Cell Phone Etiquite

Probably not since Eli Whitney’s cotton gin has there been such an influential invention as the cellular telephone. Good ol’ Mr. Bell, inventor of the standard, tied-down phone in 1876, may or may not have imagined his phones would shed their restrictive cords, enabling friends to find each other at shopping malls, stranded drivers to call for assistance, and patrons of restaurants to become annoyed at more than just the slow service.

With these great abilities derived from tiny talking devices, there are great responsibilities, as Uncle Ben would remind us. We cannot go about wielding these devices in such a manner that is displeasing to God, let alone displeasing to the general public. And don’t get me wrong, I know most people know how to use a cell phone, and most people use it appropriately. But there is a small contingency of cell phone users who should re-evaluate their cell phone etiquette level.

Rule 1: Silencio el teléfono por favor!

There is not much more vexing than a ringtone sounding during a class, a meeting or a chapel. Not that this is ever intentional; in fact, it’s usually quite embarrassing. If you are one of those people who just forgets to put it on vibrate, don’t worry; there is a solution. Have your roommate keep you accountable allowing him or her to take away your phone for the rest of the day every time your phone sounds at an inopportune time. After a couple failures, every time you enter a class, you will make sure your phone is silent. A far simpler alternative is to always leave your phone on vibrate — that reduces your chances of embarrassing phone rings to 0 percent.

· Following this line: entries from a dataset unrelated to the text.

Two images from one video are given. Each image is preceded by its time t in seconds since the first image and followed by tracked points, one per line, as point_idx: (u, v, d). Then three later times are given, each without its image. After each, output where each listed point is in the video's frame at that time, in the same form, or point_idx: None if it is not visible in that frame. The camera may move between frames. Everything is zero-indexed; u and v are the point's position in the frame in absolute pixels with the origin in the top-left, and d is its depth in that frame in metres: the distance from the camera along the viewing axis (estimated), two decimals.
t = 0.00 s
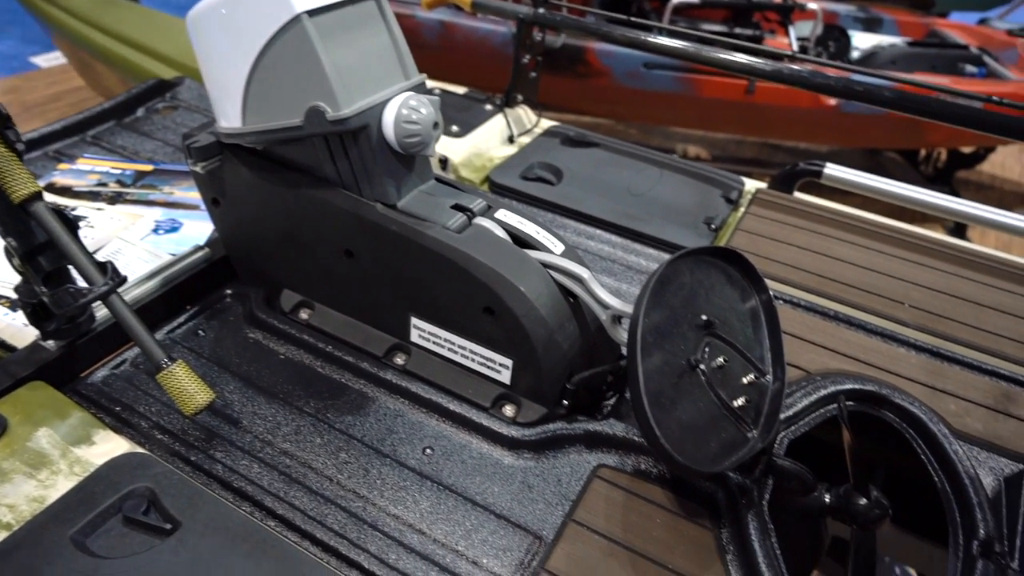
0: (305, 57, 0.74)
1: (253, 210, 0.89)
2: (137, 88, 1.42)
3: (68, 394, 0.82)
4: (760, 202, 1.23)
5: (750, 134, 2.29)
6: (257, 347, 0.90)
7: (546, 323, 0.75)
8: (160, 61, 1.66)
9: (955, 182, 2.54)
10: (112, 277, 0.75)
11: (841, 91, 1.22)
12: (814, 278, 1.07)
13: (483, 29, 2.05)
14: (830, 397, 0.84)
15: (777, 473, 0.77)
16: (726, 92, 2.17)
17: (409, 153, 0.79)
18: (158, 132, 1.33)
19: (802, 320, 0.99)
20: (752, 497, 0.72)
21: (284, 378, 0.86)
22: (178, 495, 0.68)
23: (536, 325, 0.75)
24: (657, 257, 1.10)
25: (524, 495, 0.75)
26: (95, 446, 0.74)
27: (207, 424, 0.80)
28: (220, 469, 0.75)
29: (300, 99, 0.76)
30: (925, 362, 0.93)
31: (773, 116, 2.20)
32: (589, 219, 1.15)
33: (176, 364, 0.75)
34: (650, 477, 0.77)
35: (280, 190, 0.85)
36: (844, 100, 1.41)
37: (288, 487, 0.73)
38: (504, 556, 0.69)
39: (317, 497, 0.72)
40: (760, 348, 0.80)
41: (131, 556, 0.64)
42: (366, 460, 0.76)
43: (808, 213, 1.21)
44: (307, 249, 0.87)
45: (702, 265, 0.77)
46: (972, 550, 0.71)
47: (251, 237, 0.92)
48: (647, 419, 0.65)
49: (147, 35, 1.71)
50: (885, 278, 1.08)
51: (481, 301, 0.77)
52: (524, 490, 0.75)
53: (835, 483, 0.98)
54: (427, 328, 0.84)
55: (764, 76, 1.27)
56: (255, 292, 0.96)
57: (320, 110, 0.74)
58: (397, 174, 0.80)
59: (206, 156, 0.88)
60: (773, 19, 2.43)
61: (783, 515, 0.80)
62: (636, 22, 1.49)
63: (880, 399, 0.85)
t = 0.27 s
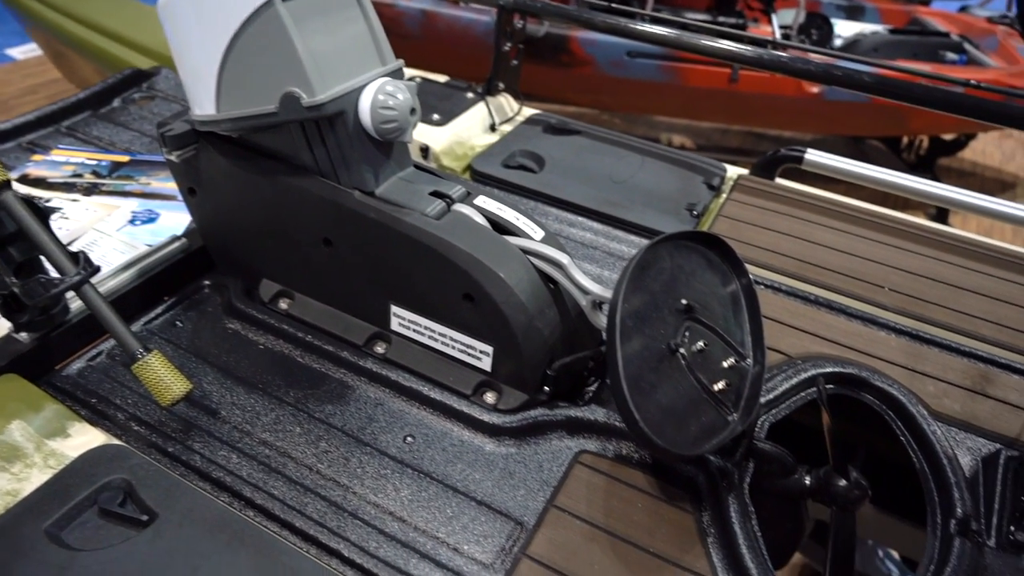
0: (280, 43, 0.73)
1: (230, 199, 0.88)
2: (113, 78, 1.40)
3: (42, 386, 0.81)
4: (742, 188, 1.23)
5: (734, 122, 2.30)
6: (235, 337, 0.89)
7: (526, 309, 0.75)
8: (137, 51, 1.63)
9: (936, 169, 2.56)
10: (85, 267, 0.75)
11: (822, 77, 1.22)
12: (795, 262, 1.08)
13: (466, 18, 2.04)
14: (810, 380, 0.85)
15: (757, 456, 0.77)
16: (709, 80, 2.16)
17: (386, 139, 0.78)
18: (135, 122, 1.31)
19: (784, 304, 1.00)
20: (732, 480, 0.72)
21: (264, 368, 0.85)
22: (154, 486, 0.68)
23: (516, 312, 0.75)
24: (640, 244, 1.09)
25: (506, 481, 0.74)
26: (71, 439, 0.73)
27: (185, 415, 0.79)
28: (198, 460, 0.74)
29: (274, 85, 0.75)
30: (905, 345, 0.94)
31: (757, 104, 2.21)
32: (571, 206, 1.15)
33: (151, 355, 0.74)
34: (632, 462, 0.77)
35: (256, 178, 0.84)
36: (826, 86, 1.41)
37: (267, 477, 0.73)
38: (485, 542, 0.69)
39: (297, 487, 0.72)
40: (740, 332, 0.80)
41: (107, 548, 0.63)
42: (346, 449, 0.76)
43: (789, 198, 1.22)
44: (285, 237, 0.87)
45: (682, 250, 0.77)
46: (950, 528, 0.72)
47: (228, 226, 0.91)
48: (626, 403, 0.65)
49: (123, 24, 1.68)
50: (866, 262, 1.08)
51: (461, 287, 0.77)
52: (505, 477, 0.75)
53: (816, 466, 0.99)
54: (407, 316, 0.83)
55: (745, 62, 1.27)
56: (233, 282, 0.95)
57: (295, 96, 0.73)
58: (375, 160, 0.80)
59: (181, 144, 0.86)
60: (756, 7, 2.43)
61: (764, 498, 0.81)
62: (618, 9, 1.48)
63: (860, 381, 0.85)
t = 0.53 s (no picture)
0: (256, 24, 0.72)
1: (209, 184, 0.87)
2: (92, 64, 1.38)
3: (18, 375, 0.80)
4: (727, 173, 1.23)
5: (722, 109, 2.29)
6: (216, 324, 0.88)
7: (508, 293, 0.75)
8: (117, 38, 1.61)
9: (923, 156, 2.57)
10: (58, 254, 0.74)
11: (808, 61, 1.22)
12: (780, 247, 1.08)
13: (453, 4, 2.02)
14: (794, 363, 0.85)
15: (740, 438, 0.77)
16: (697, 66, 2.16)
17: (366, 122, 0.77)
18: (114, 109, 1.29)
19: (768, 289, 0.99)
20: (715, 463, 0.72)
21: (245, 355, 0.84)
22: (132, 474, 0.67)
23: (498, 296, 0.75)
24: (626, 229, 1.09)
25: (489, 465, 0.74)
26: (48, 428, 0.72)
27: (165, 403, 0.78)
28: (177, 448, 0.73)
29: (251, 68, 0.74)
30: (888, 328, 0.94)
31: (745, 91, 2.20)
32: (556, 191, 1.14)
33: (129, 342, 0.74)
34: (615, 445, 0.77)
35: (235, 163, 0.82)
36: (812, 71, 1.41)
37: (247, 464, 0.72)
38: (467, 526, 0.68)
39: (278, 473, 0.71)
40: (723, 315, 0.80)
41: (85, 536, 0.62)
42: (328, 436, 0.75)
43: (774, 183, 1.22)
44: (266, 223, 0.86)
45: (665, 233, 0.77)
46: (930, 509, 0.73)
47: (208, 212, 0.90)
48: (608, 386, 0.65)
49: (103, 10, 1.65)
50: (850, 247, 1.09)
51: (442, 272, 0.76)
52: (489, 461, 0.74)
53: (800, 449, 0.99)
54: (389, 301, 0.82)
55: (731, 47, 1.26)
56: (214, 269, 0.94)
57: (273, 78, 0.72)
58: (355, 144, 0.79)
59: (158, 129, 0.85)
60: None
61: (747, 480, 0.81)
62: None
63: (843, 364, 0.85)
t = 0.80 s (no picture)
0: (234, 9, 0.71)
1: (190, 173, 0.86)
2: (73, 53, 1.36)
3: None
4: (713, 162, 1.22)
5: (712, 99, 2.28)
6: (197, 315, 0.87)
7: (490, 282, 0.74)
8: (99, 27, 1.58)
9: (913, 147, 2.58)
10: (35, 244, 0.73)
11: (794, 50, 1.21)
12: (765, 235, 1.07)
13: None
14: (779, 350, 0.85)
15: (725, 426, 0.77)
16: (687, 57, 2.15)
17: (346, 110, 0.76)
18: (96, 99, 1.27)
19: (754, 277, 0.99)
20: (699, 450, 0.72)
21: (226, 346, 0.83)
22: (112, 465, 0.66)
23: (481, 285, 0.74)
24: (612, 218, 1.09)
25: (472, 454, 0.74)
26: (26, 420, 0.71)
27: (145, 394, 0.77)
28: (157, 439, 0.72)
29: (229, 54, 0.73)
30: (873, 315, 0.94)
31: (734, 81, 2.20)
32: (542, 181, 1.13)
33: (107, 333, 0.73)
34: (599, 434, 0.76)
35: (215, 152, 0.81)
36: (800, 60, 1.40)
37: (228, 455, 0.71)
38: (450, 515, 0.68)
39: (259, 464, 0.71)
40: (708, 303, 0.80)
41: (62, 528, 0.62)
42: (310, 426, 0.75)
43: (761, 172, 1.21)
44: (247, 212, 0.85)
45: (648, 221, 0.77)
46: (913, 494, 0.73)
47: (189, 202, 0.89)
48: (590, 374, 0.64)
49: None
50: (836, 235, 1.08)
51: (425, 261, 0.75)
52: (472, 450, 0.74)
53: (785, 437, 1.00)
54: (372, 291, 0.82)
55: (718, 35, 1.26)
56: (196, 260, 0.93)
57: (251, 65, 0.71)
58: (336, 132, 0.78)
59: (137, 118, 0.84)
60: None
61: (732, 468, 0.81)
62: None
63: (828, 351, 0.86)
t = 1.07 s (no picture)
0: None
1: (167, 165, 0.85)
2: (52, 46, 1.34)
3: None
4: (698, 153, 1.22)
5: (700, 92, 2.28)
6: (176, 309, 0.86)
7: (471, 272, 0.74)
8: (79, 20, 1.56)
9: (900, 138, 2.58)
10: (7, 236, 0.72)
11: (779, 40, 1.21)
12: (750, 226, 1.07)
13: None
14: (761, 339, 0.85)
15: (708, 416, 0.77)
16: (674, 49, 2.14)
17: (324, 100, 0.76)
18: (75, 92, 1.26)
19: (737, 267, 0.99)
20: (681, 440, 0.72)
21: (205, 340, 0.83)
22: (87, 461, 0.65)
23: (461, 275, 0.74)
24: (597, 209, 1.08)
25: (453, 446, 0.73)
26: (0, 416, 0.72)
27: (123, 388, 0.76)
28: (134, 433, 0.72)
29: (203, 43, 0.72)
30: (857, 304, 0.94)
31: (722, 73, 2.20)
32: (527, 172, 1.13)
33: (82, 327, 0.73)
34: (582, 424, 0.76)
35: (192, 143, 0.80)
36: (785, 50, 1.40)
37: (207, 449, 0.71)
38: (431, 507, 0.67)
39: (237, 457, 0.70)
40: (690, 293, 0.79)
41: (35, 525, 0.61)
42: (290, 419, 0.74)
43: (746, 162, 1.21)
44: (226, 204, 0.84)
45: (630, 210, 0.76)
46: (895, 481, 0.73)
47: (167, 195, 0.88)
48: (569, 364, 0.64)
49: None
50: (821, 224, 1.08)
51: (404, 252, 0.75)
52: (453, 442, 0.74)
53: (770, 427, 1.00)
54: (353, 283, 0.81)
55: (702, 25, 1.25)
56: (175, 253, 0.92)
57: (225, 54, 0.70)
58: (314, 123, 0.77)
59: (112, 110, 0.82)
60: None
61: (715, 458, 0.81)
62: None
63: (811, 340, 0.86)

Rule 2: Unless you are televentriloquist, we can hear you.

Have you ever been on a really great phone conversation, maybe with a friend from out of town, and it feels like you’re the only ones in the room? Those are great conversations, but unless you want to include everyone around you in them, it’s best to find a quiet, secluded place. Take a walk around campus or go by the creek. This also applies to using your phone during classes. No matter how large the size of the room, no matter how low the whisper, people can hear you, and you don’t want to run the risk of upsetting those who listen, even in boring lectures. If it is imperative you communicate with someone, you could leave the room to talk or text message, if you’re into that. Just don’t let it get out of control; I’m no professor, but I’m sure they don’t appreciate students clickety-clicking on their phones during class. Most of the time, it can wait until after class.

Rule 3: Try letting go once in a while.

This is more of a suggestion, but if you’re feeling daring, try going without your phone for a while. Cell phones have only been around since the mid-‘80s, and only since the ‘90s have they saturated the culture. Before then, people managed to live normal, healthy lives. They met at predetermined places; they made time to meet face-to-face with each other, and even wrote letters — sent them with a stamp and everything. When I was a freshman, I took my English 110A and 110B classes with adjunct Larry Smith. He shocked our class when he told us he had never owned a cell phone, and somehow he is still breathing.

In closing, be conscientious of your cell phone usage. While convenient, it can also be distracting. As a paraphrased 1 Corinthians 10:31 says, so whether you dial or text or whatever you do, do it all for the glory of God.